Сомкнувшаяся было вокруг меня иллюзия спокойствия растаяла в один миг. Я не была в безопасности, сколько бы ни убеждала себя в этом. Никто не был в безопасности. Но я все еще была на свободе, а, значит, могла попытаться хоть что-то изменить. Отстранив Огюстена, я приникла к стеклу – сквозь занавеску все было видно, как в тумане, зато я оставалась незамеченной для чужих глаз.
– Он затягивает процесс, как может, – тем временем горячо заговорил Антуан, меряя шагами пространство возле стола. – На каждое слово Фукье у него находится десять. Это пора прекратить, иначе последствия могут быть…
– Понимаю, – негромко ответил ему Робеспьер. – И что ты предлагаешь?
– Жена Демулена сама подарила нам прекрасную возможность, – ответил Сен-Жюст, разве что не ухмыляясь. – Я уже все продумал. Я сообщу в Конвенте о новом заговоре, который был раскрыт этой ночью…
Я почувствовала, что падаю в какую-то темную яму. Неужели Люсиль ждет та же участь, что и ее мужа?
– Я не уверен, – значительно заговорил Робеспьер, – что есть смысл приплетать сюда Люсиль.
– Нет смысла? Отлично! Пусть тогда объяснит, откуда у нее деньги!
В запальчивости Антуан ударил кулаком по столу – несильно, но стоящая перед Робеспьером чашка жалобно звякнула. Максимилиан глянул на соратника с неодобрением.
– Прекрати так себя вести. Люсиль ничего не сказала?
– Нет. Молчит, как черт. На допросе ответила, что ей, в сущности, плевать, что с ней будет, главное, что она скоро повидается со своим Камилем. И я думаю, что… эй, Максим, ты чего это?
Теперь занавеска, которая раньше служила мне укрытием, удостоилась всех моих проклятий. Я не могла различить, что происходит в столовой – видела только, как Робеспьер и Антуан смотрят друг на друга, но не могла понять, что так озадачило и даже – могло ли быть такое, – испугало последнего. Пауза продолжалась недолго, и ее нарушил срывающийся, надорванный голос Робеспьера:
– Делай, как считаешь нужным. С этим пора заканчивать.
– И я так считаю, – обрадованно ответил Антуан. – А ты, может, дома останешься? Чайку успокоительного выпьешь, я не знаю…
– Нет, – отрубил Робеспьер, поднимаясь со стула. – Я тоже пойду.
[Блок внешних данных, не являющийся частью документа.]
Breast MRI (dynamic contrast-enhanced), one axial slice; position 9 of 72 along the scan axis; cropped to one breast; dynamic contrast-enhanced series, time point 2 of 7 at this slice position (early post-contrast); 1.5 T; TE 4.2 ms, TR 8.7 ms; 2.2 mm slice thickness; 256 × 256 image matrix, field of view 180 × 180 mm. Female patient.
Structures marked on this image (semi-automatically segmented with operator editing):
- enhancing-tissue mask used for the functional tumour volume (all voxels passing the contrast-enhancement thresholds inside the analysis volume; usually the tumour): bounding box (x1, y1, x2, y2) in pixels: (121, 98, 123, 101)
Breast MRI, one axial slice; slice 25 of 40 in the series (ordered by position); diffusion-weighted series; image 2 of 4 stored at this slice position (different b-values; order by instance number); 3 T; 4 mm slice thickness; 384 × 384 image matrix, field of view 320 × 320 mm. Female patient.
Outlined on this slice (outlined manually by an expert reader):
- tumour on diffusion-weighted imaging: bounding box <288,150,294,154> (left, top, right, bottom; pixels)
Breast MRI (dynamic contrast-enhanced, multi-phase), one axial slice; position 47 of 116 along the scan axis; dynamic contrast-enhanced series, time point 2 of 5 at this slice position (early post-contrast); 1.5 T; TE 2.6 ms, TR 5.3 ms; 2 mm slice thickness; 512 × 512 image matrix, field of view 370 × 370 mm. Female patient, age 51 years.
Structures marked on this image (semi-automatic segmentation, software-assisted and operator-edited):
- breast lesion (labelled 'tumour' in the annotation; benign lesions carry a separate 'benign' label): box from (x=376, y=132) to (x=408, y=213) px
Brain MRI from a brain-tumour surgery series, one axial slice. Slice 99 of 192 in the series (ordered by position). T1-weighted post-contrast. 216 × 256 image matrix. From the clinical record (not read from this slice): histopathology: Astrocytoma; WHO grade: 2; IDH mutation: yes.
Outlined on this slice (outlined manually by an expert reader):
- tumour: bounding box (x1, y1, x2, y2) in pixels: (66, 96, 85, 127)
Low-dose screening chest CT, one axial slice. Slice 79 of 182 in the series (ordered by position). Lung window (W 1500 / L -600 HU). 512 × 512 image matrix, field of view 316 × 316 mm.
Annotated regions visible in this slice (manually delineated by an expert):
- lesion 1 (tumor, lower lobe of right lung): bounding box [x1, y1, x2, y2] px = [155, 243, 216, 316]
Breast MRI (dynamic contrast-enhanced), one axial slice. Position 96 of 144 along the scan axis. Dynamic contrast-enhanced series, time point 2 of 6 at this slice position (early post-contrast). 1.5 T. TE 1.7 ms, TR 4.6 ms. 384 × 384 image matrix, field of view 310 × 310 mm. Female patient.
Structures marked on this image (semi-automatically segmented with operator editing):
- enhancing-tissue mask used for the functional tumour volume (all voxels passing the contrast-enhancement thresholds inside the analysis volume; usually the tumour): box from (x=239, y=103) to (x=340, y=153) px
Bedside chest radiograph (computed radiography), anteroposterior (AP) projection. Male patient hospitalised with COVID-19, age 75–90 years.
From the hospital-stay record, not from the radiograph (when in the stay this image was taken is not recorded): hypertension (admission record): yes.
Сен-Жюст фыркнул, понимая, наверное, что спорить бесполезно, и посторонился, давая собеседнику пройти к выходу. Я отшатнулась от окна, словно стекло в момент раскалилось и начало плавиться. Огюстен, все еще мявшийся рядом, легко подхватил меня, предостерегая от падения на холодную землю.
– Что такое? – озабоченно спросил он, заглядывая мне в лицо. Я с усилием отвела его руки и попыталась унять бешено колотящееся о ребра сердце. Меня снова с ног до головы затопило волной дрожи.
– Да что проис… – Огюстен осекся, когда открылась дверь дома, и оттуда вышел его старший брат, как обычно, бледный и сохранявший на лице спокойно-невозмутимое выражение, словно ничто из того, что происходит вокруг, никоим образом не задевало его. Сен-Жюст вышел следом, нервно усмехаясь, как человек, готовый безоружным вступить в схватку с драконом. На меня они оба не обратили никакого внимания, на Бонбона, впрочем, тоже. Мы оба проводили их взглядами и одновременно передернулись, когда за ними со скрипом закрылась калитка.
– На заседание пошли, – вздохнул Огюстен. – Мне бы, на самом деле, тоже не мешало бы…
– Иди, – тускло ответила я, снова облокачиваясь на стену. В голове было до странности тихо и гулко, а в груди – так холодно, что больше ничего уже не болело. Но Бонбон уходить не торопился.
– Может, остаться с тобой?
– Нет, – отмахнулась я. – Иди уже.
Только когда он скрылся, я позволила себе зарыдать. Ревела я долго, в голос, радуясь, что никто не слышит меня: с уходом Робеспьера дом опустел окончательно, хозяин его пропадал в столярной мастерской, сестры же со своей матерью ушли куда-то еще с утра, даже малолетний шкет Дюпле-младший куда-то испарился, и никто не мешал мне вволю лить слезы, которых за последние несколько дней во мне накопилось много. История с кокардой оказалась последней каплей, которая переполнила чашу, и меня начала медленно заливать пустота.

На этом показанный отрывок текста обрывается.